> [Exercise]:
Please format the records below as a JSON list of strings, one string per line, with blank lines left out. Omit the picture lines from your answer.

> [Dataset records]:
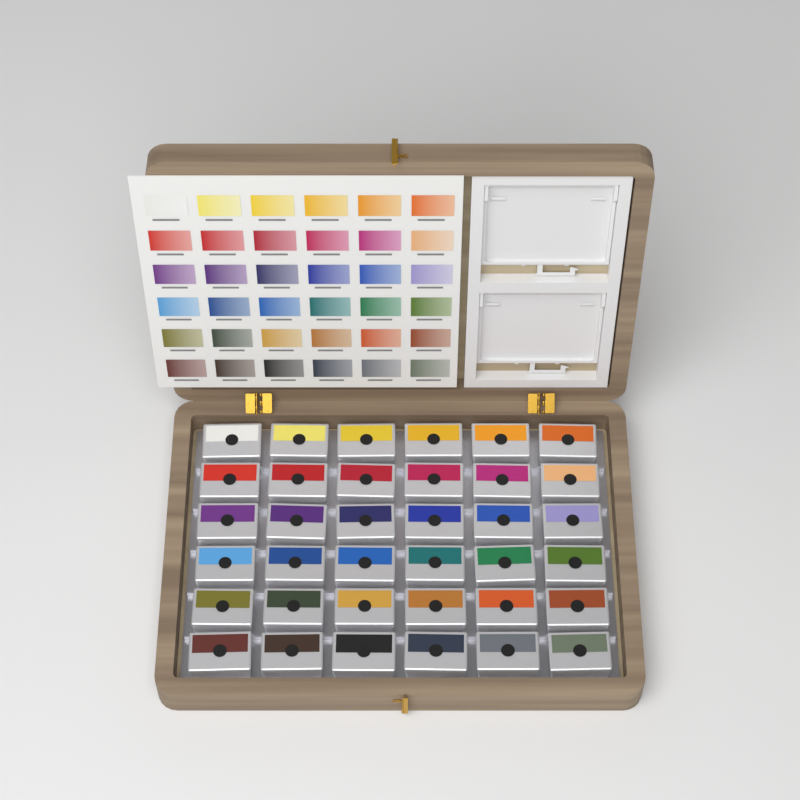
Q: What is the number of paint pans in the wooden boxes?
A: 36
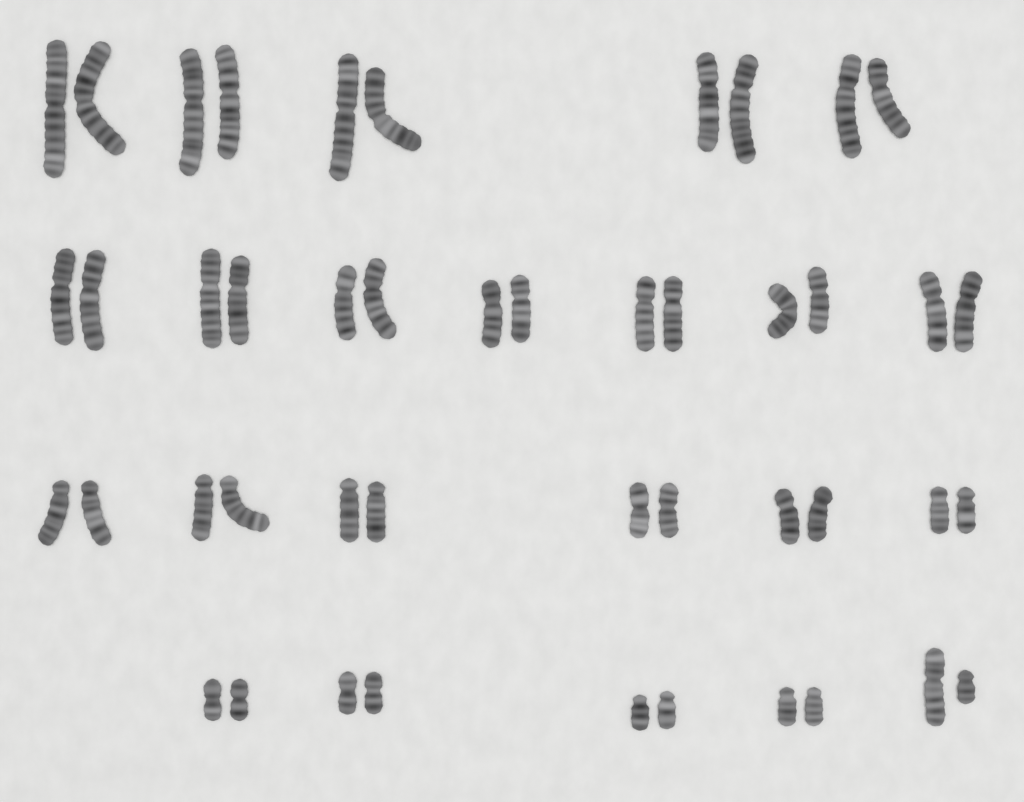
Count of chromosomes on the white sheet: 46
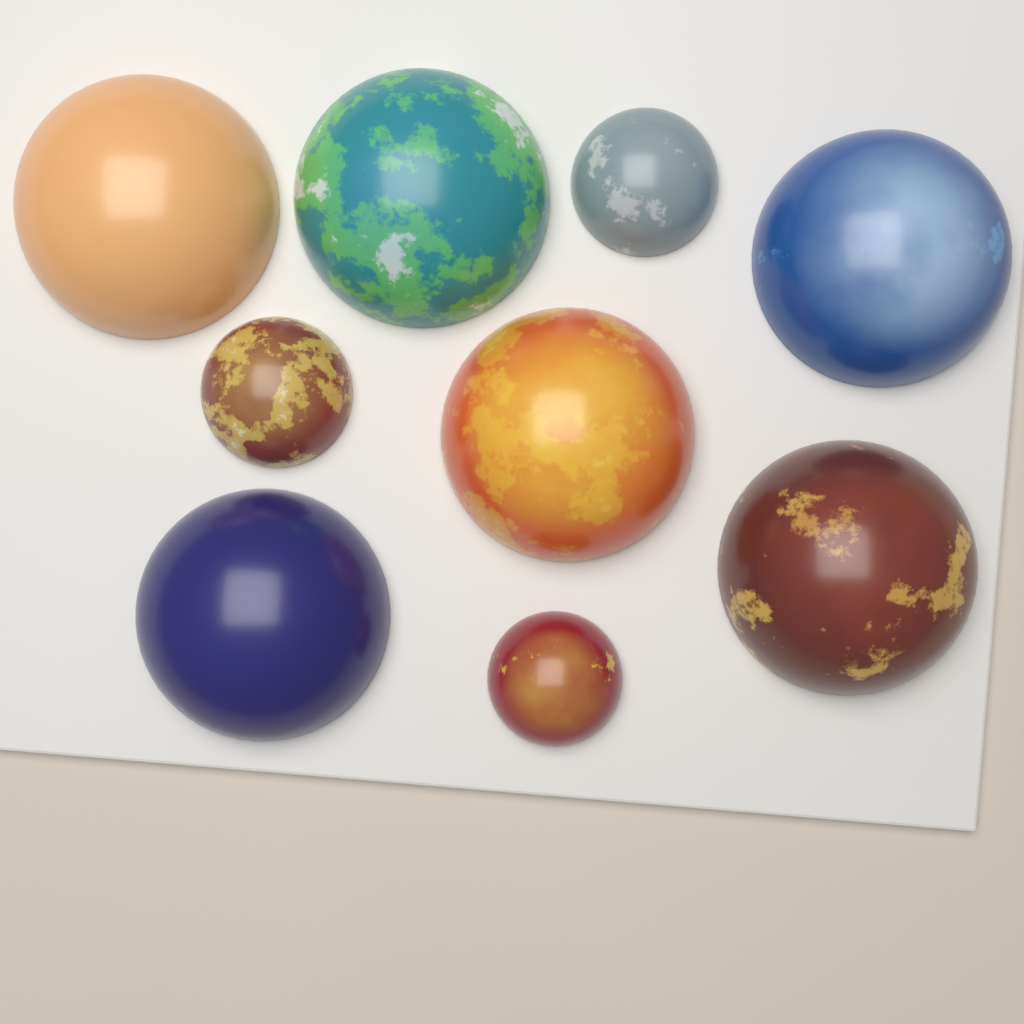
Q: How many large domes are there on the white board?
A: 6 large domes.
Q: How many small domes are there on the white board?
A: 3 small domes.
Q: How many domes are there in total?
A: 9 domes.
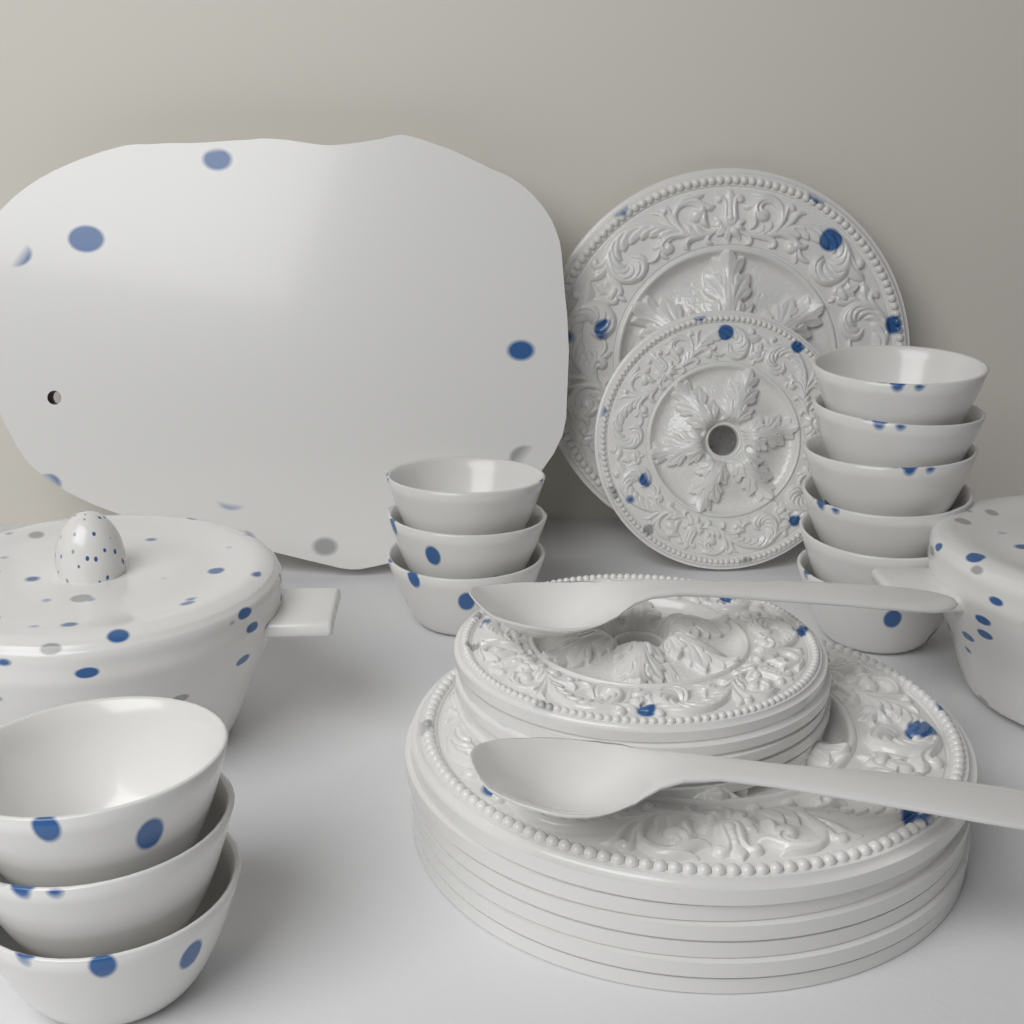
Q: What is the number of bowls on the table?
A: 12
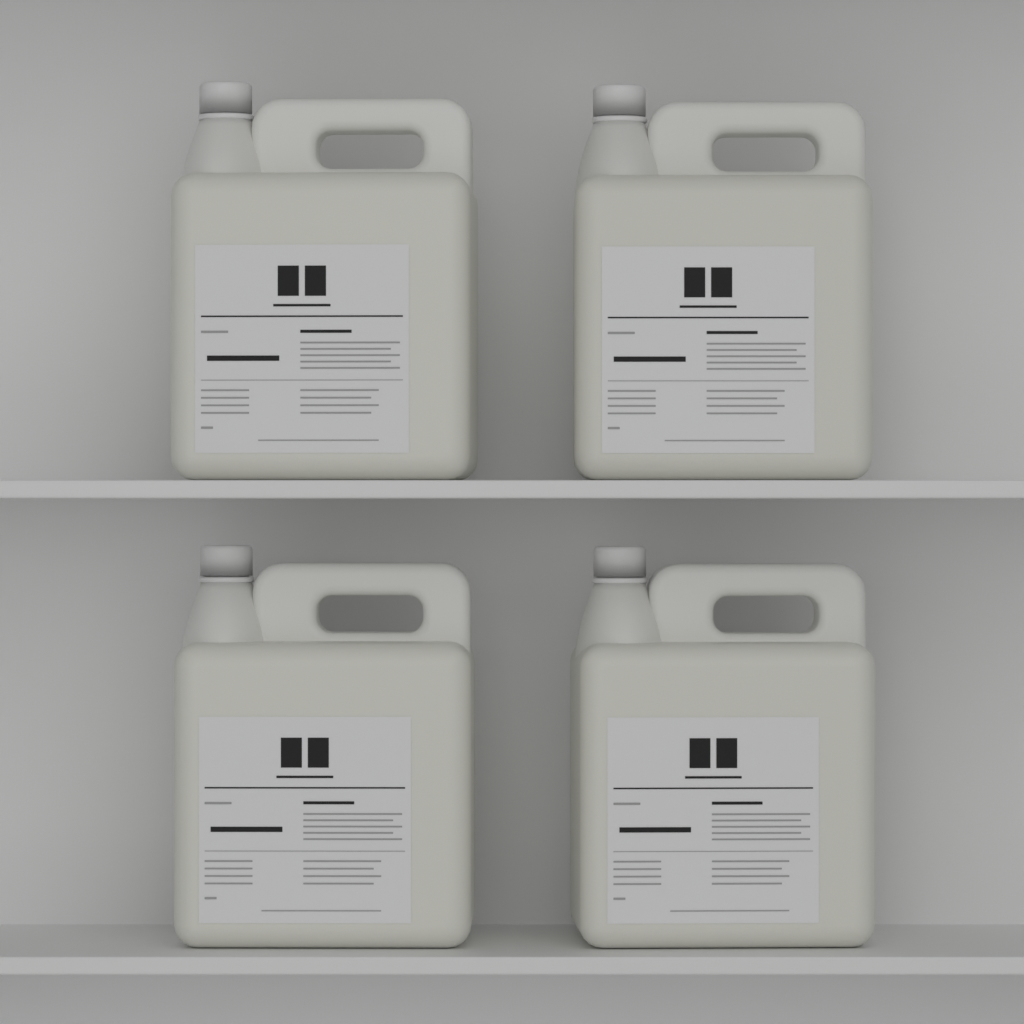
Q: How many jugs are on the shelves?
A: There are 4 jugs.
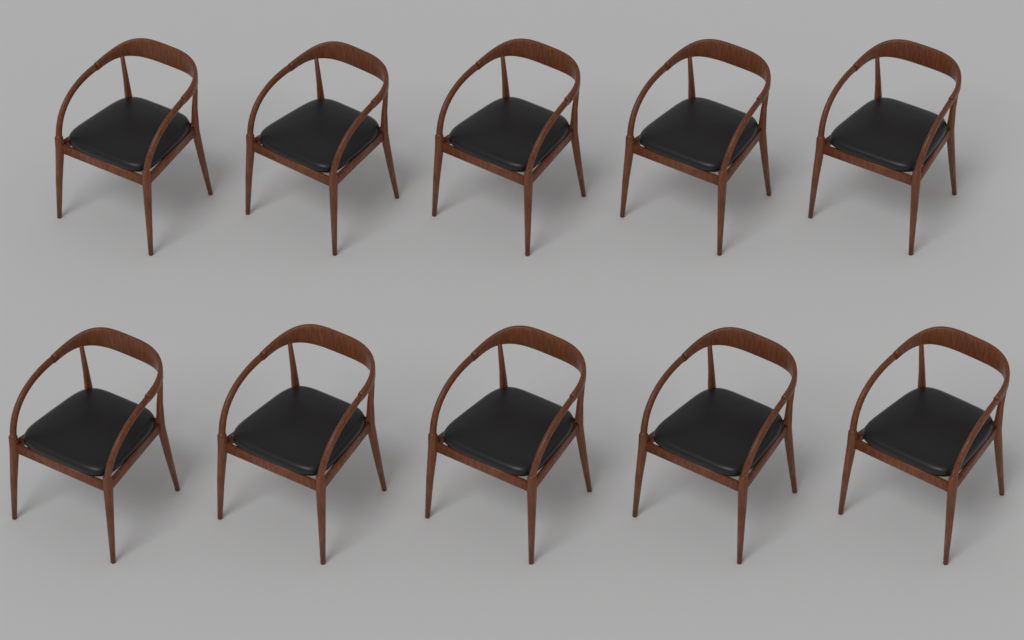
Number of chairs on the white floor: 10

> [Result below]:
[
  "Q: What is the number of paint pans in the wooden boxes?",
  "A: 36",
  "Count of chromosomes on the white sheet: 46",
  "Q: How many large domes are there on the white board?",
  "A: 6 large domes.",
  "Q: How many small domes are there on the white board?",
  "A: 3 small domes.",
  "Q: How many domes are there in total?",
  "A: 9 domes.",
  "Q: What is the number of bowls on the table?",
  "A: 12",
  "Q: How many jugs are on the shelves?",
  "A: There are 4 jugs.",
  "Number of chairs on the white floor: 10"
]